The violent Old-Testament bible passages which are placed in false equivalence with Quranic violence are all LOW-AUTHORITY elements of Christian scripture. The highest-authority elements of Christian scripture are the teachings of Jesus. Generally, New Testament has higher authority than Old Testament. In a sense, Christianity has its own doctrine of abrogation, (roughly, the doctrine of the ‘New Covenant’ — the doctrine that all Old Testament laws do not have to be obeyed by Christians). And happily the higher-authority part is the more peaceful part in Christianity, the reverse of the situation for Islam.
A common fallacy lies behind these false equivalences – the fallacy that all elements of all scripture of a given religion are of equal authority, which is demonstrably false in both Islam and Christianity. We need to compare religions as they are, not as we imagine them to be by looking at their scriptures in isolation, and that requires knowledge of how their scriptures are actually interpreted, and which parts have more authority among believers.

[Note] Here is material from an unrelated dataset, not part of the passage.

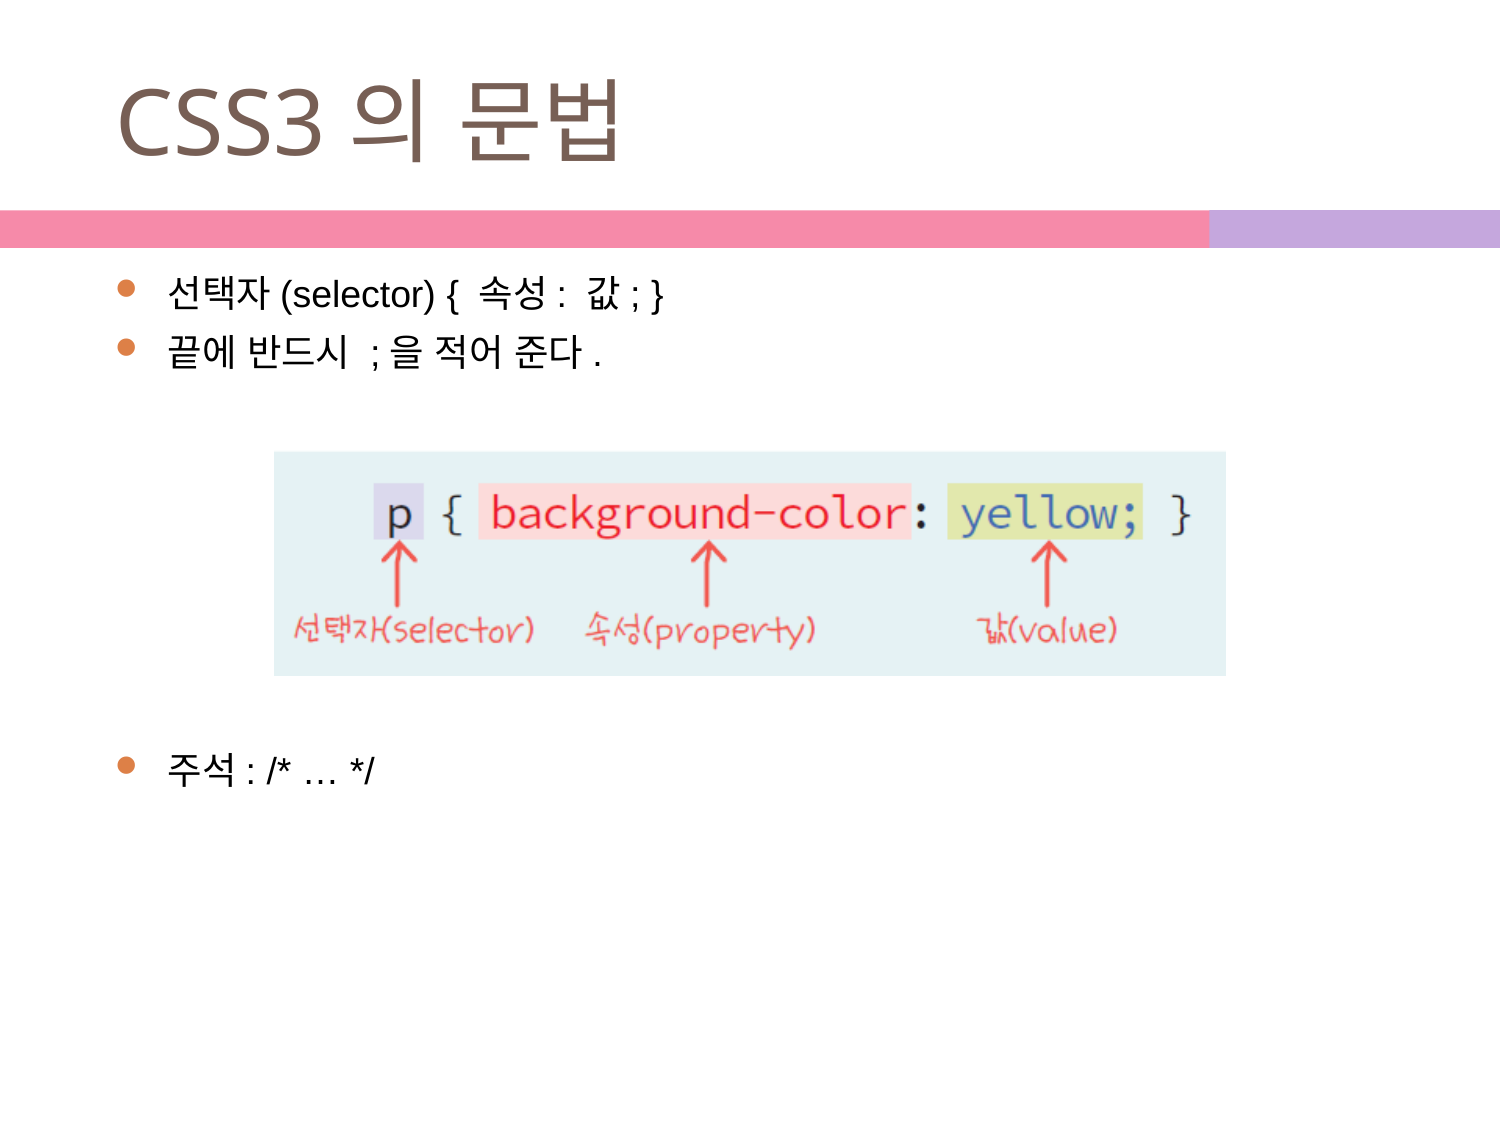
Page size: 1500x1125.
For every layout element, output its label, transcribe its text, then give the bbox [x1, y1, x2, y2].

I offer here what I believe is a summary for a more complete debunking of these false equivalences:
Violence to non-Believers:
In Islamic scripture: COMMANDED, OPEN-ENDED, PINNACLE OF AUTHORITY
In Christian scripture: NARRATED, CLOSED-ENDED, VERY LOW AUTHORITY
There is of course variance in how scriptures are interpreted in both religions. And it is possible to quibble about what ‘authority’ means; for my purposes it means the tendency to be taken seriously as having instructive value today. But regardless of how things are cut, as long as they are sensibly cut, important overarching patterns remain. Today there is no significant Islamic sect that does not place the Medinan Suras at the pinnacle of Islamic authority (with the possible exception of the tiny-minority and persecuted Ahmadis). And today there is no significant Christian sect which places the passages of the Old Testament which are politically violent to non-believers at a high level of authority.
Dan Knight says
Very well put Joe. You’ve put quite a bit of thought into this essay. And you’ve given a very good overall position statement. Could be the opening intro to a long book on the topic.
Joe The Gentile says
Thanks, Dan. I’m not sure I’ll take the risk of a book–of being out in the open–you probably know what I mean. So I try to supplement the work of those brave souls who do take that risk.
USARetired says
The Koran is a ‘non religious’, piece of crap, fabricated by demented humans of ignorant existences! It is the most NON sacred book ever perpetrated on any group of people!
Gbrandstetter says
Moreover, the Israelites in the OT are censured for Not having completed the removal of those tribes from the promised land, and in the Book of Joshua the instances where the Israelites allow the locals to live among them far outnumber the instances in which annihilation is practiced. The main censure in the OT is not aimed at the non-israelites but at the israelites for not adhereing to the word of God. Self-criticism rather than other-hatred.
Thomas J. Hennigan says
All Biblical passages have to be understood within the historical and cultural context in which they appear and need to be properly interpretedi with the help of the historical-critical method. Biblical revelation is progressive over a period of some 2000 years. In the case of Christians, the whole Old Testament is reinterpreted in the light of Jesus Christ. St. Paul did such an interpretation of the Hebrew Sciptures and all Christian teachers after him. So, in this context the argument about violent passages in the Bible is a bogus one, like most if not all arguments put forward by islamic apologists.